Excerpt to read:

%%

This Waitangi Day, my first as Prime Minister, is an opportunity to reiterate my determination to see Māori and non-Māori flourish, genuinely making New Zealand a land of opportunity for all.
Crown and iwi – the signatories to Te Tiriti o Waitangi, the Treaty of Waitangi - will always spend time on constitutional and legislative discussions.
However, I believe there should be much greater priority given to how more New Zealanders who work hard can have the opportunity to improve their lives and incomes, and their families’ prospects.
The Government knows many Māori are doing it tough – many Kiwis are doing it tough. Work is needed to improve economic, crime, welfare, health, education, and housing outcomes.
Let’s look at education. We are a first-world country, yet almost 55 per cent of kids, and nearly 67 per cent of Māori children, are not attending school regularly. If a child misses one school day a fortnight, by the time they are 15 they will have missed the equivalent of a school year. They will be less likely to secure the higher-paying jobs they and New Zealand desperately need to have a better quality of life. School absenteeism is a pending social and economic disaster. Yet, there is no sense of national indignation or urgency about it.
New Zealanders have rights and responsibilities. Kiwis have a right to a free education, but as parents or caregivers, we have a moral and legal responsibility to get our kids to school every day, of every week of every year until they finish high school with something to show for it, and with exciting possibilities in front of them.
Yes, the Government has lots to do to improve education, and we will back the Kaupapa Māori education system, reintroduce partnership schools, invest in structured literacy, teach the basics well, ban cellphones and set targets for attendance and achievement so kids can have the futures they deserve.

%%

Dataset entries
%%

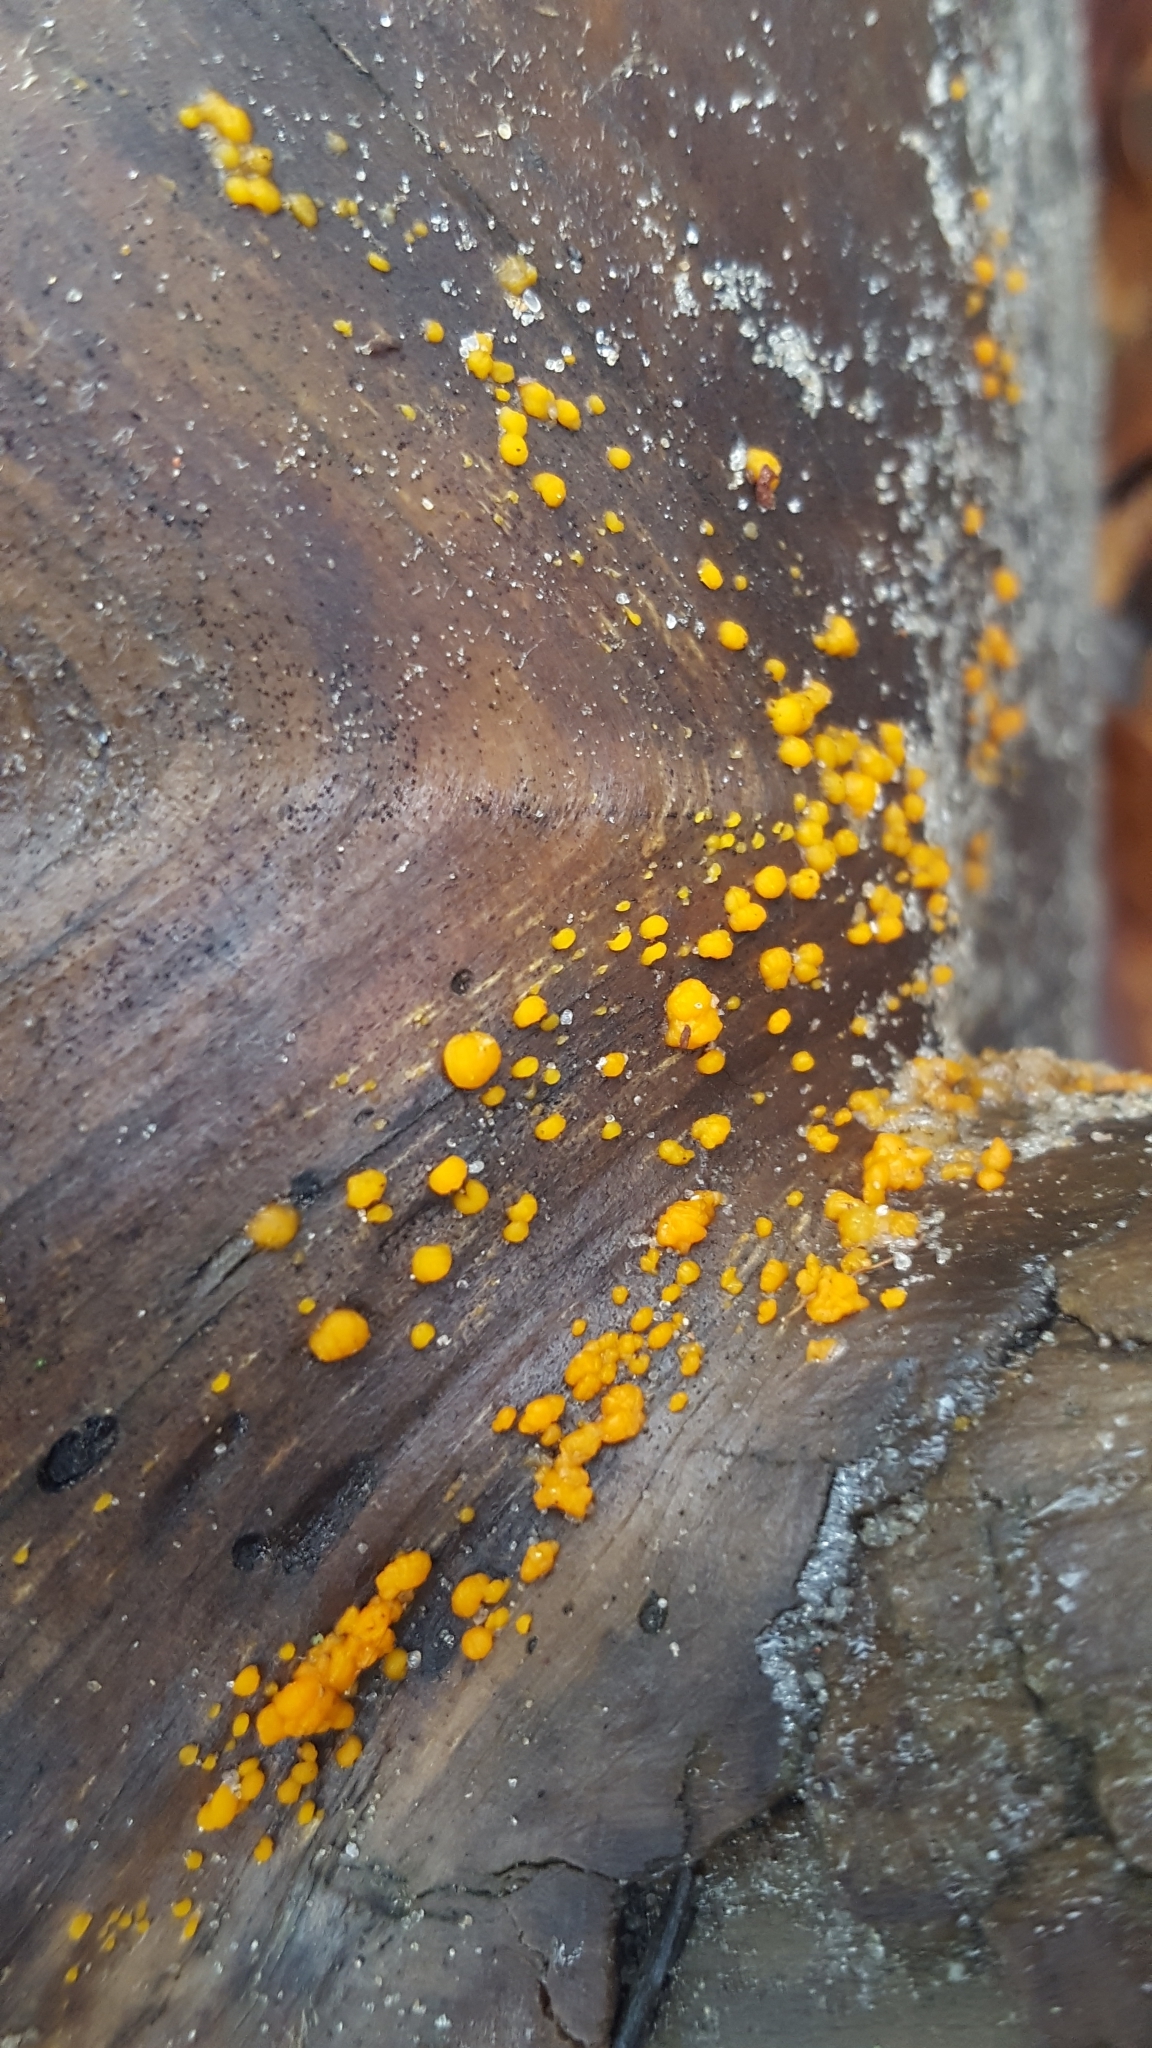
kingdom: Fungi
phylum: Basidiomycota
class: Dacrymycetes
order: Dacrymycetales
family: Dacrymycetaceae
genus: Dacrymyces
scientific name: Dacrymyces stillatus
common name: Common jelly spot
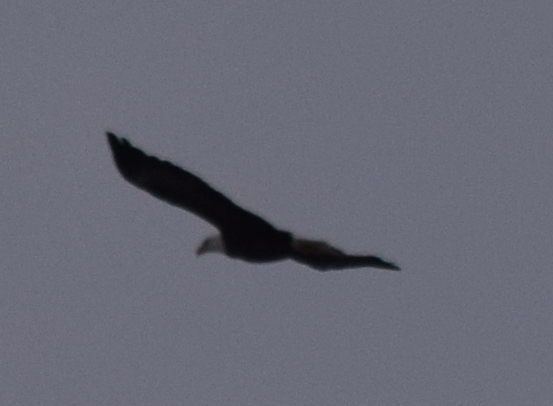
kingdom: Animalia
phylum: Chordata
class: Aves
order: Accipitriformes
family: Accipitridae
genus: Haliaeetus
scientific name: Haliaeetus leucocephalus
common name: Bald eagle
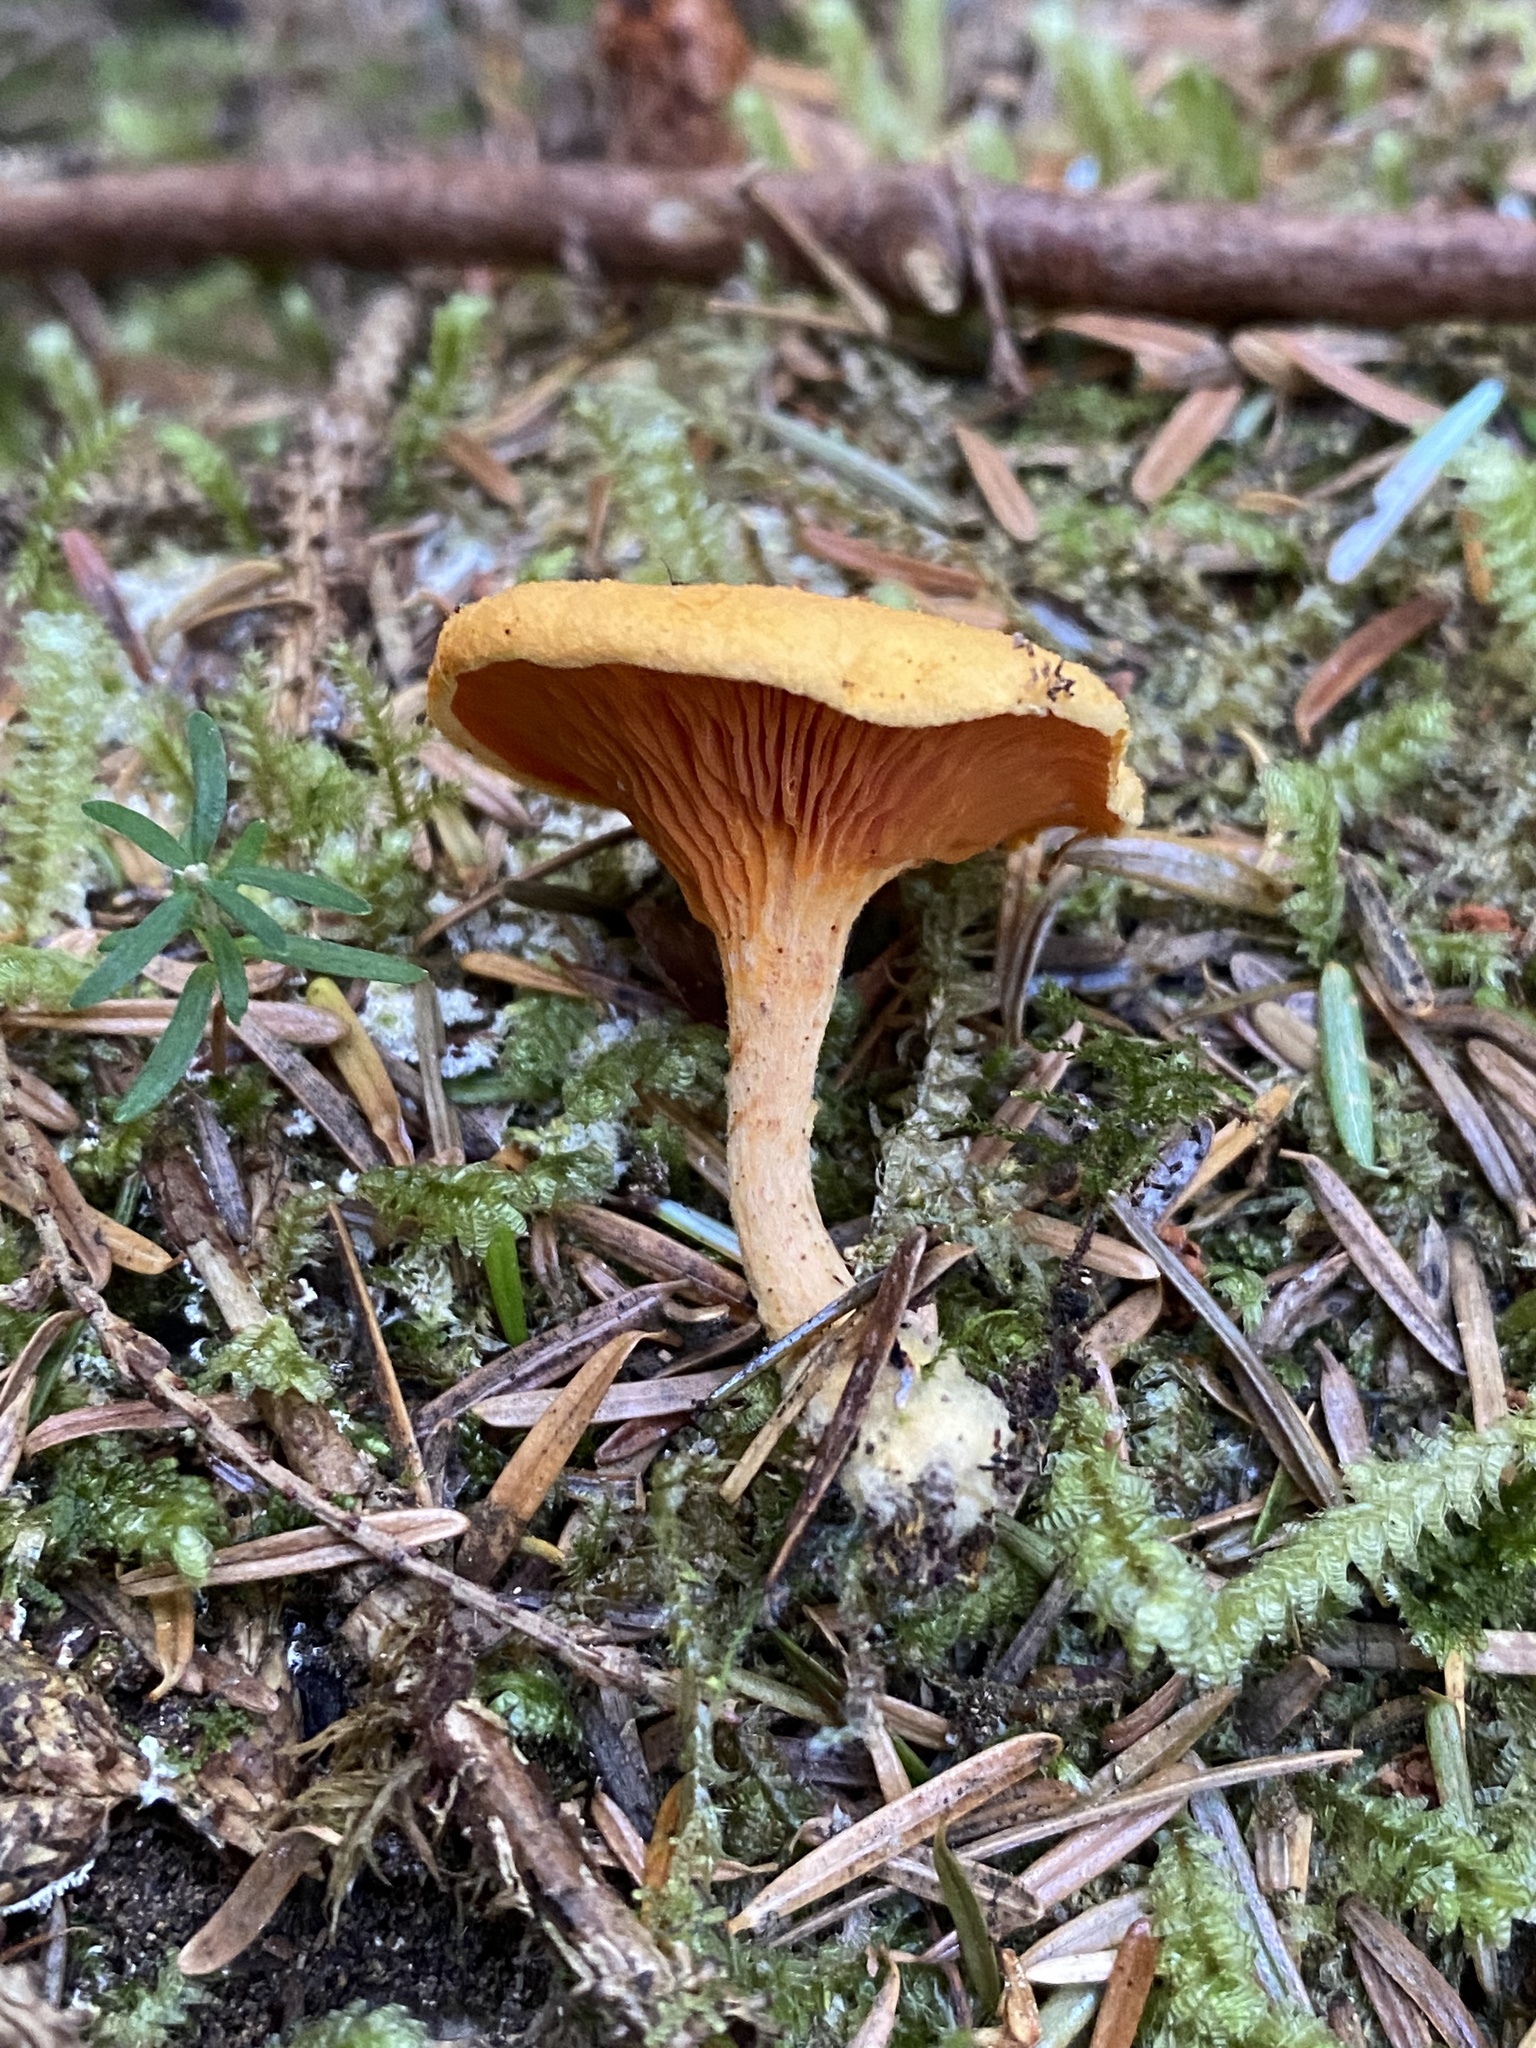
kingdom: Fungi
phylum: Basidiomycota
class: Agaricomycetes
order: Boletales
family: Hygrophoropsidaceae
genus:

%%

What you need to do:
A – From the Waitangi Day message, extract the passage starting with "New Zealanders have" and going on through "front of them.".
B – According to the Waitangi Day message, what proportion of Māori children are not attending school regularly?
C – Carry on the Waitangi Day message from the point where it stops.

Answers by task:
A –
New Zealanders have rights and responsibilities. Kiwis have a right to a free education, but as parents or caregivers, we have a moral and legal responsibility to get our kids to school every day, of every week of every year until they finish high school with something to show for it, and with exciting possibilities in front of them.

B – Nearly 67 per cent.

C –
But the Government alone can’t fix entrenched social problems. To face up to complex challenges, we all have to take responsibility and work together. Society is at its strongest when it does that. Businesses, iwi, community groups and the Government, working together with whānau, families and individuals, can achieve so much more than the Government can by itself.
While improving outcomes are my priority, Waitangi Day is an opportunity to reflect on our nation’s past and future. It was 184 years ago today, and seven decades after Captain Cook sailed south from Tahiti, that the Crown and Māori came together to sign the Treaty of Waitangi.
We know that they likely had different understandings of what they were doing. And we know that in the years that followed, the promise and the obligations of the Treaty were not upheld by the Crown. But on the 6th of February 1840, Governor Hobson and the chiefs assembled at Waitangi, people just like us, were trying to navigate towards a united, stable, peaceful and prosperous future believing “he iwi tahi tātou: together, we are one nation”.
Part of the story of modern New Zealand has been our struggle to understand the intentions of those who signed it, and decide how we should act as a result. That work continues today and into our future.
Every nation’s past is imperfect. But the Treaty settlement process is something of which all New Zealanders can be immensely proud. It has required a generosity of spirit from both iwi and the Crown to restore mana. No other country has attempted to right its historical wrongs or dared to undertake an ambitious national reconciliation project as we have. For all the pain that process has sometimes entailed, we are a better, more open-minded and, I think, more tolerant country because of it.
The Treaty has shaped the country we are and the obligations it imposes on both sides will always be with us. But we must aspire to go forward not as two sides, but as one country. There is more that unites us than divides us.
Unity doesn’t mean all of us being or thinking the same. We can value our differences and debate them constructively while respecting each other, and still find a pathway to a better future. New Zealanders have always demonstrated the courage to identify, name and wrestle with our differences and challenges. We will, and we must, keep doing that. The arc of history and progress is not linear.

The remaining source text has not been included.